Mohon tunggu...
Dwi Klarasari
Dwi Klarasari Mohon Tunggu... Administrasi - Write from the heart, edit from the head ~ Stuart Aken

IG: @dwiklara_project | twitter: @dwiklarasari

Selanjutnya

Tutup

Humor Pilihan

Inilah Alasan Kenapa di Rel KA Ada Batu Kricak

24 September 2021   16:52 Diperbarui: 24 September 2021   16:55 538
+
Laporkan Konten
Laporkan Akun
Kompasiana adalah platform blog. Konten ini menjadi tanggung jawab bloger dan tidak mewakili pandangan redaksi Kompas.
Lihat foto
Foto dokumen @widhi_project

Setelah lebih dari satu setengah tahun #dirumahsaja, akhirnya saya kembali melakukan perjalanan jarak jauh dengan menumpang kereta api. Mendengarkan alunan roda-roda si kuda besi berkejaran di atas rel membawa saya pada kenangan masa kecil.

Seperti tokoh novel Totto-chan, saya adalah pencinta kereta api sejak kecil. Kereta api menjadi transportasi terfavorit. Setiap berlibur ke kampung halaman orang tua di Jawa Timur kami selalu naik kereta api. Satu-satunya moda transportasi yang paling bersahabat. Murah meriah, menyenangkan, dan relatif aman.

 Kami sekeluarga selalu berkereta api dengan bawaan seabrek, termasuk selimut dan bantal untuk tidur di kereta. Terbayang betapa repot orang tua kami. Karena masih kecil, saya tidak terlalu memikirkan hal itu. Toh bagi orang tua kami, yang dibutuhkan dari anak-anaknya hanyalah kepatuhan.

Bagaimanapun kami harus menempuh perjalanan yang relatif lama. Dua kali ganti kereta api dengan total perjalanan selama  kira-kira 8-9 jam. Belum terhitung waktu perjalanan dari rumah ke Stasiun Tawang; dan dari Stasiun Pasar Turi ke Stasiun Gubeng di Surabaya.

Seingat saya, sebelum subuh kami sudah naik becak ke Stasiun Tawang; dan sekitar pukul 9 malam kami masih harus naik becak lagi untuk mencapai rumah kakek-nenek.     

Patuh bukan sekadar mengikuti aturan-aturan selama dalam perjalanan, tetapi juga tidak meminta dibelikan jajan ini-itu. Ibu sudah menyiapkan cukup banyak bekal untuk seluruh keluarga, minimal untuk anak-anaknya yang masih kecil.   
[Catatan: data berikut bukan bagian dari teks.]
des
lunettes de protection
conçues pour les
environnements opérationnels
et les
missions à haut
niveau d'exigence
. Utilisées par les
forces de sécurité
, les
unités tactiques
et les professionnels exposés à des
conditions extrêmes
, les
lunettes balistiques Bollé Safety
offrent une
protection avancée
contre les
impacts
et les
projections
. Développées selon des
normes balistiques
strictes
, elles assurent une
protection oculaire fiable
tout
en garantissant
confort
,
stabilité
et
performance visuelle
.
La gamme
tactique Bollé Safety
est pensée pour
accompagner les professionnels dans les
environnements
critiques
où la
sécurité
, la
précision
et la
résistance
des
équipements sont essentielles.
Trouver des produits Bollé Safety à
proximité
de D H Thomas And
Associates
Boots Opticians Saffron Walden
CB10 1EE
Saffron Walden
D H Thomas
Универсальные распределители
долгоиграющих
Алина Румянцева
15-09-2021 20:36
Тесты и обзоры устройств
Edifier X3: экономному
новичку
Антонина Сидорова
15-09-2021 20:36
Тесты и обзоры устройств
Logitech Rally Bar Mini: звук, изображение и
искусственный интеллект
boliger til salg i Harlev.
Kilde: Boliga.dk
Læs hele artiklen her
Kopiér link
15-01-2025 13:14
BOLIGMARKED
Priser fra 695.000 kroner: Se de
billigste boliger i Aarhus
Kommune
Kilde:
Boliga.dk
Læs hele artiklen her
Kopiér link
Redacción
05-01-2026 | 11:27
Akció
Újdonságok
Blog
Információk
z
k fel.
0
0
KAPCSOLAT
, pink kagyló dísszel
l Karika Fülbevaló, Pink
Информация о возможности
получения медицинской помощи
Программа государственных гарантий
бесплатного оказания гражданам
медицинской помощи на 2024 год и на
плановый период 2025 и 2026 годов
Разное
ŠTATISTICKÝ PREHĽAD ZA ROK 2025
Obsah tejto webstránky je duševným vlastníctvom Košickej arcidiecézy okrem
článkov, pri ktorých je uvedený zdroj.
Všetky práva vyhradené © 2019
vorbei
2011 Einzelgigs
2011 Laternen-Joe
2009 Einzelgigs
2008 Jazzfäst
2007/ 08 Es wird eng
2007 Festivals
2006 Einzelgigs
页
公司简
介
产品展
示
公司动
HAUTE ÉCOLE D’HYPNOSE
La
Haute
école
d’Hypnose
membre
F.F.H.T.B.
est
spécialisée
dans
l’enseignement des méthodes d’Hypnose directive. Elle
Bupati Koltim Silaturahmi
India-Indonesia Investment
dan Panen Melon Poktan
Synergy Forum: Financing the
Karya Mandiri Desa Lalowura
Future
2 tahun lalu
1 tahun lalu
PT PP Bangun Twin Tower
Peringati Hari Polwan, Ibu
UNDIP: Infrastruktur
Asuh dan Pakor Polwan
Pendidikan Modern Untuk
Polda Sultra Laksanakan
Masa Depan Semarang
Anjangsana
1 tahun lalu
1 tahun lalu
Meskipun sudah berjanji untuk patuh, tetap saja di antara kami ada yang rewel. Oya, yang rewel itu bukan saya! Haha .... Namun, ayah saya cukup cerdas untuk mengalihkan perhatian anaknya yang rewel; atau setidaknya untuk memberikan pengertian.

Dahulu kala suasana gerbong kereta api kelas ekonomi tidak berbeda dengan pasar tiban, terlebih lagi saat KA berhenti di stasiun. Aneka penjual tumplak menyatu dengan penumpang kereta. 

Berbagai jenis makanan/minuman dijajakan di atas gerbong. Pecel, nasi rames, kopi/teh dan aneka minuman panas; aneka minuman dingin; macam-macam jajanan, dan sebagainya.

Ketika ada di antara anaknya rewel minta dibelikan penganan, sontak ayahku akan berseru, "Hei coba dengar suara roda kereta api!"

Refleks kami semua terdiam dan memasang telinga baik-baik. Mencoba mendengarkan suara roda kereta api yang sedang berjalan. Ayah mengajak kami menempelkan telinga pada jendela untuk merasakan getarannya.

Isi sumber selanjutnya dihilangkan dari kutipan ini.